• [What is required] In the data that follows, every line containing the word "source" should be returned.

(Supplied entries Opens)

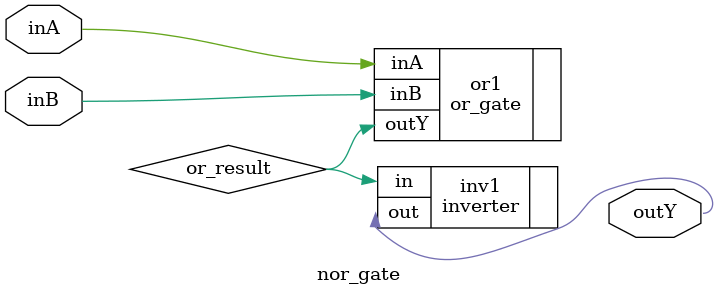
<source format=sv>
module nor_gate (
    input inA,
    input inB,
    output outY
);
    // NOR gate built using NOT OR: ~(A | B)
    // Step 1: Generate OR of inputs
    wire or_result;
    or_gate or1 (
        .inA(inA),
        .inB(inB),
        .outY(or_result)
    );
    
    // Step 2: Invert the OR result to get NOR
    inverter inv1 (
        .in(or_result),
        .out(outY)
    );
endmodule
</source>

(Supplied entries Closes)
(Supplied entries Opens)

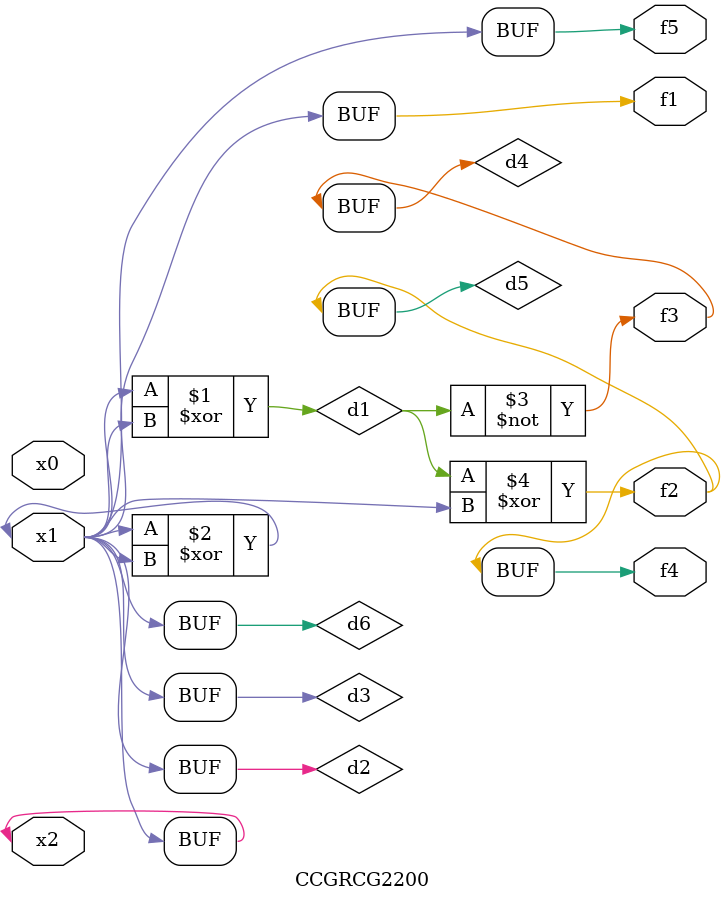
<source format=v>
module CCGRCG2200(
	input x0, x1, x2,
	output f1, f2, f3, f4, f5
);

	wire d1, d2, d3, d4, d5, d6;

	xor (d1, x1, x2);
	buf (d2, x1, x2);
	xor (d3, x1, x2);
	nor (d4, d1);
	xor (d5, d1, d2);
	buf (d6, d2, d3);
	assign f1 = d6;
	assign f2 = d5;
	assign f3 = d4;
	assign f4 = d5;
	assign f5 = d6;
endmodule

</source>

(Supplied entries Closes)

• [Response to the task]
<source format=sv>
</source>
<source format=v>
</source>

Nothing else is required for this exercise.